Vecenie’s NBA mock draft: ASU’s Josh Christopher lands with Suns
Josh Christopher’s freshman year, which is expected to be his lone college season, didn’t advance his NBA Draft stock.
If anything, it muddled the evaluation process even more.
Not only did his Arizona State Sun Devils fall short of expectations, but the highest-ranked recruit to ever suit up for ASU didn’t finish the year healthy.
When he was available, Christopher’s play was hot-and-cold.
He entered the year as a sure lottery pick but now could end up sliding to the bottom of the first round, and that’s why The Athletic’s Sam Vecenie could see him landing with the Phoenix Suns.
With Phoenix holding the second-best record in the NBA as of Tuesday, Vecenie in his latest mock draft has the Suns selecting Christopher at the No. 29 pick.
Christopher is one of the toughest players to assess in this class. On paper, he has been a pretty big disappointment this season, and evaluators wonder how this style of basketball is going to work at the next level. He’s allergic to passing the ball, has never really been much of a high-volume 3-point shooter and hasn’t ever really made shots at a super high clip. He’s also not exactly an elite athlete. And yet, when you watch the tape, you do see how he’s going to make it work.
Christopher appeared in 15 games during an uneven season for ASU, averaging 14.3 points, 4.7 rebounds and 1.4 assists.
At 6-foot-5 with an NBA-ready 215-pound frame, he’s got the build and enough athletic pop to hold up in the league.
Christopher had flashes as an aware defender and showed anticipation to average 1.5 steals per game.

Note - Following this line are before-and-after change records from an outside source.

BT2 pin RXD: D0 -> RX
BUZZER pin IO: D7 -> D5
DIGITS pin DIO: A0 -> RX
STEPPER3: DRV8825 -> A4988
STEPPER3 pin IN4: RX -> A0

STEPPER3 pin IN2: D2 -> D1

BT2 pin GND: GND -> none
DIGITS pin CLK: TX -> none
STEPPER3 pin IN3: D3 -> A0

He used his body well.
Though he’s raw, there was promise from an effort perspective.
Finding an offensive niche will be more difficult, as Vecenie says, and it’s odd to say that about a high-profile prospect who joined the Sun Devils with the reputation of a scorer.

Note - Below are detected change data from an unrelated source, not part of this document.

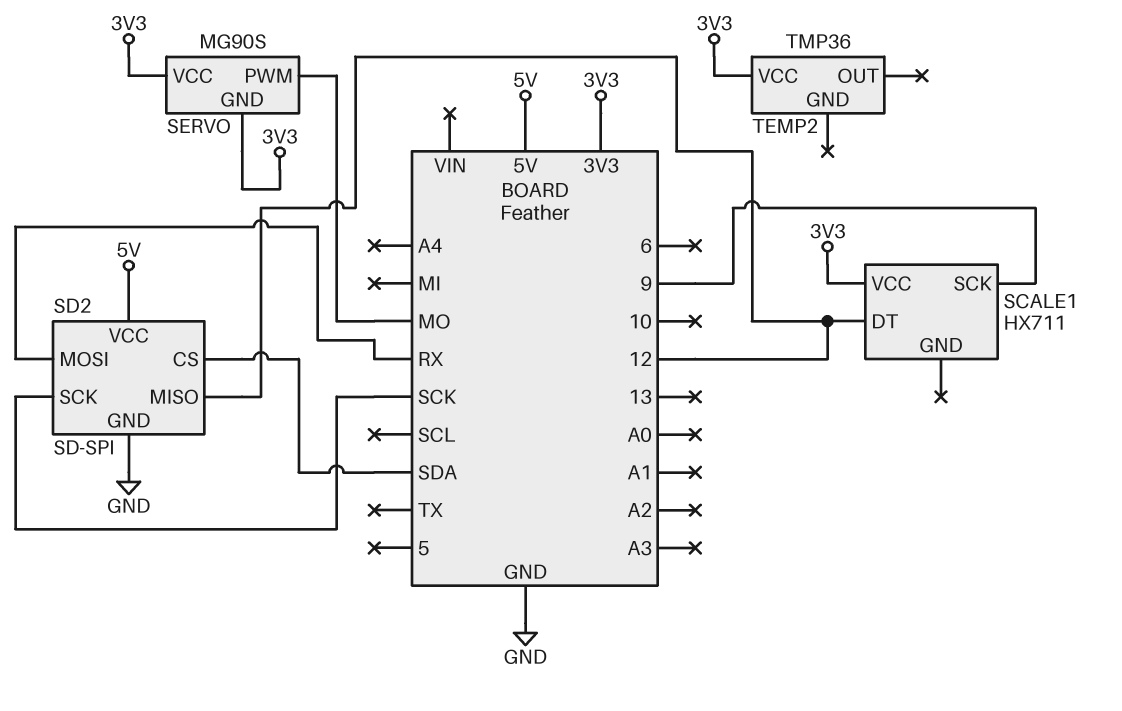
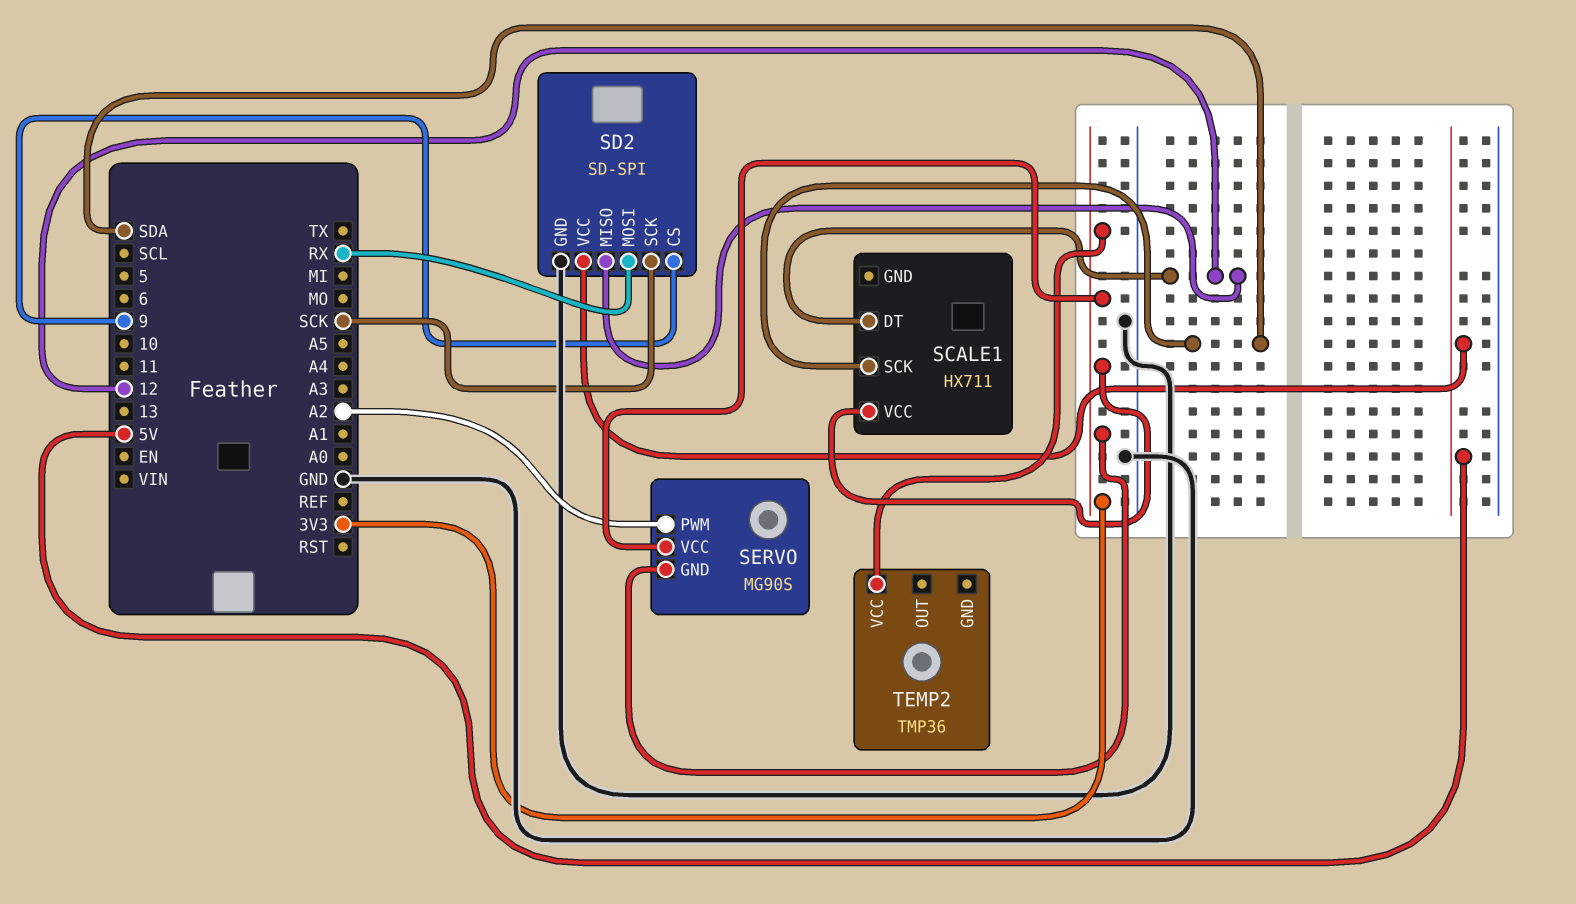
SCALE1 pin SCK: 9 -> SDA
SD2 pin CS: SDA -> 9
SERVO pin PWM: MO -> A2

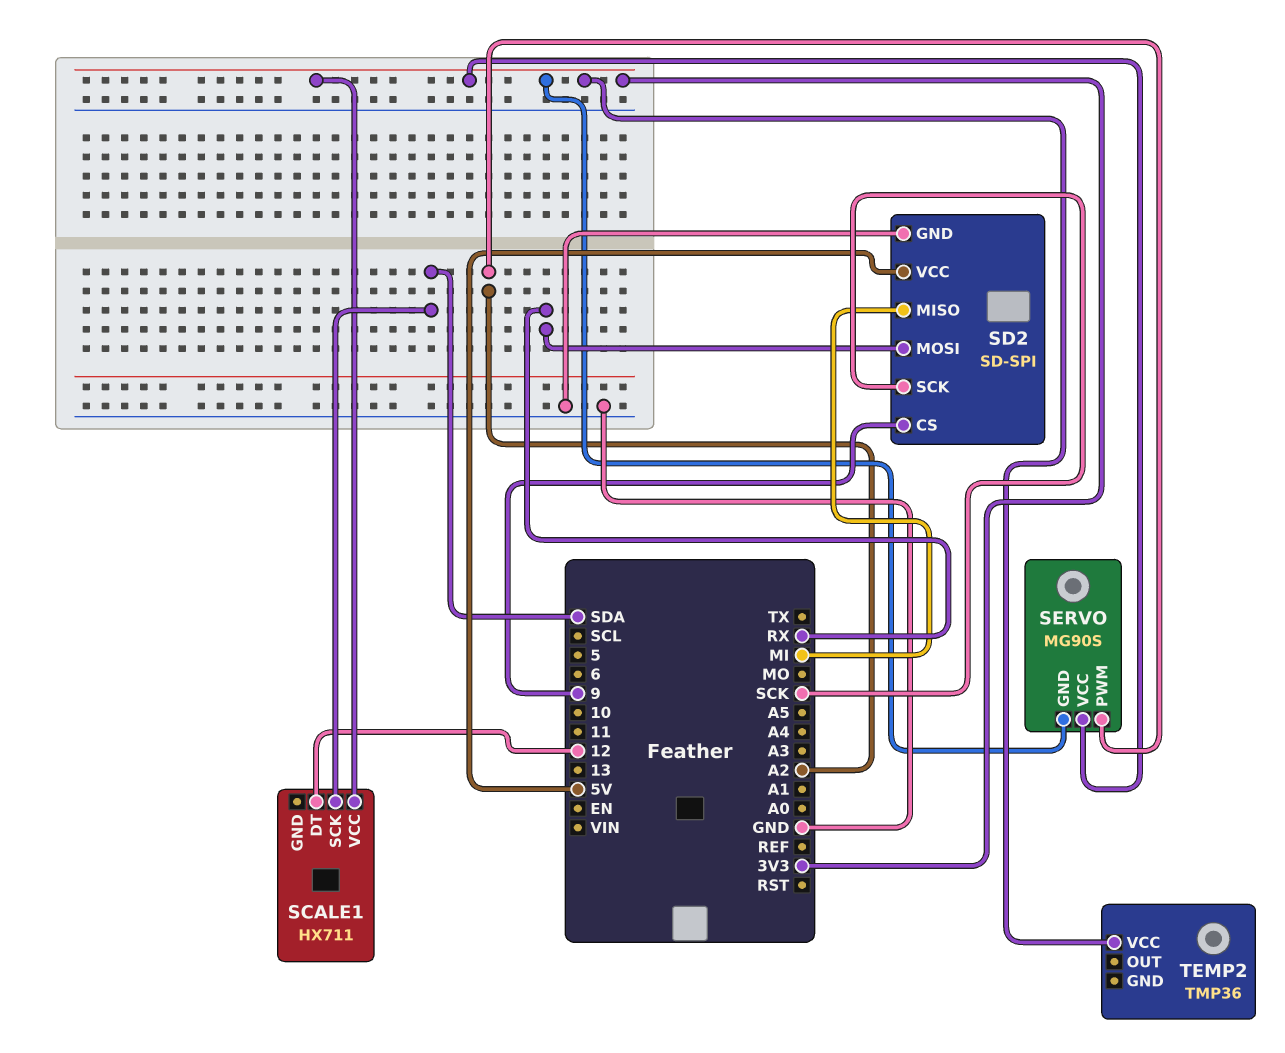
SD2 pin MISO: 12 -> MI

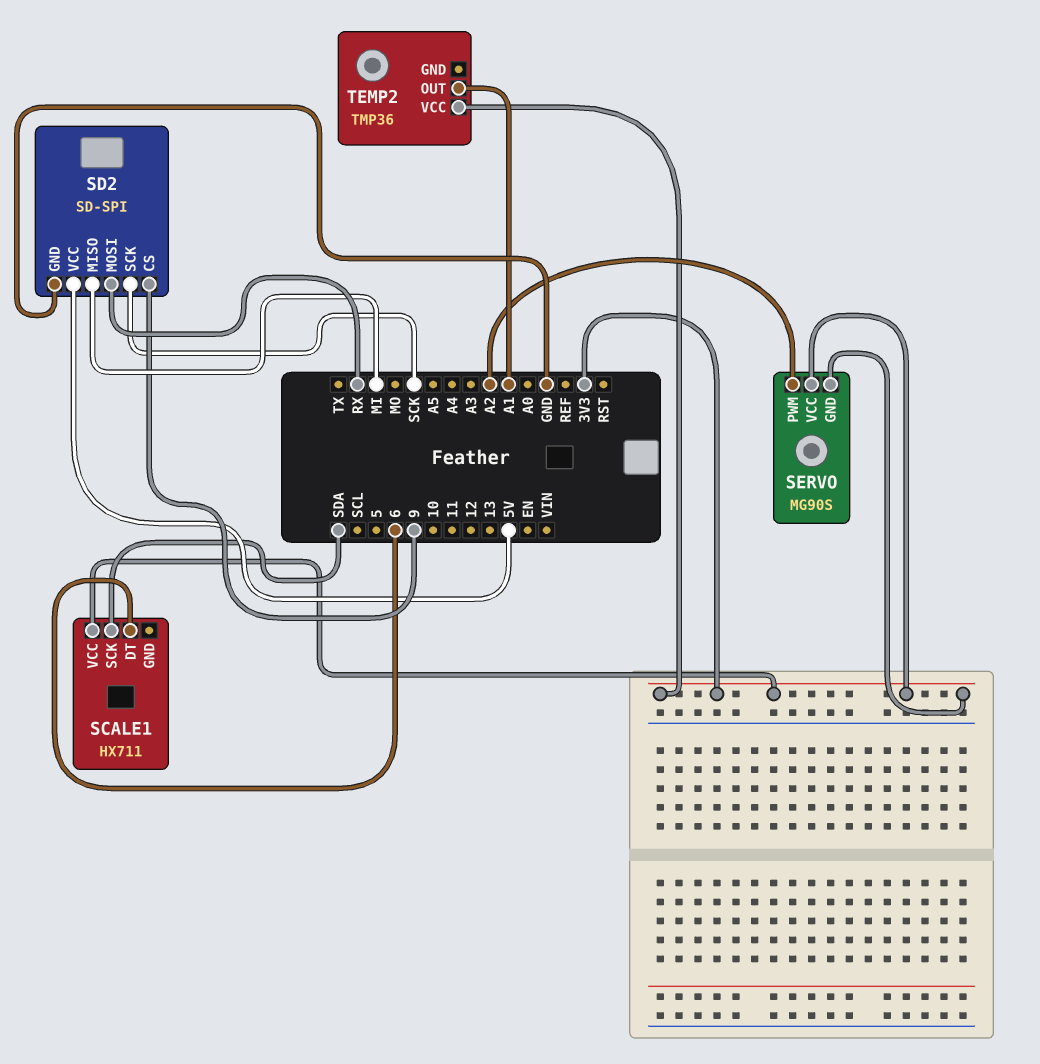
SCALE1 pin DT: 12 -> 6
TEMP2 pin OUT: none -> A1

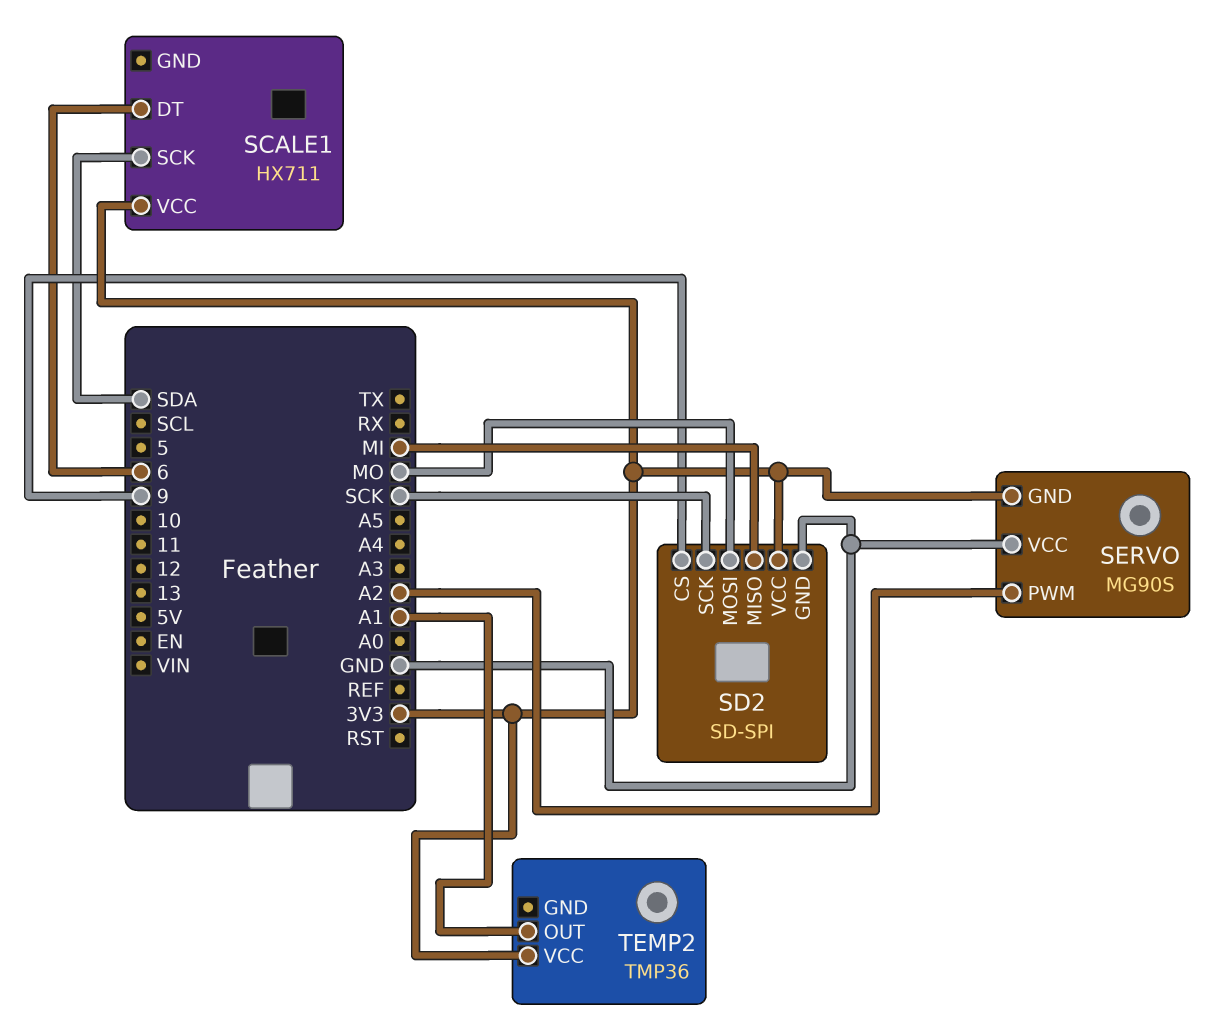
SD2 pin MOSI: RX -> MO
SD2 pin VCC: 5V -> 3V3
SERVO pin VCC: 3V3 -> GND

Christopher shot 43% and hit 31% from deep, and maybe the efficiency creeps up in the right situation as an NBA player. Surely, the spacing should help him out, as Christopher can use his physicality to get to the free throw stripe — he hit 80% of his shots there. He’s got enough stuff to get off shots at all three levels, and there’s value in that even if the mid-range game wasn’t efficient this past season in college.
He gets separation from players and will be a real weapon with just slight improvement as a shooter. Defensively, he has some real tools in the backcourt. He’s one of the many polarizing prospects evaluators are interested in diving deeper into this offseason. His range is wide entering the pre-draft process, and it would behoove him to take it very seriously.
Christopher’s profile, as of now, does not align with a team like the Suns, who down the road need a lead guard and already have wings who better complement star Devin Booker.
But if Christopher in the draft process can convince teams he’s a more well-rounded teammate and a hard worker, then his skillset falling to the bottom of the first round would be something teams like Phoenix would at least think about.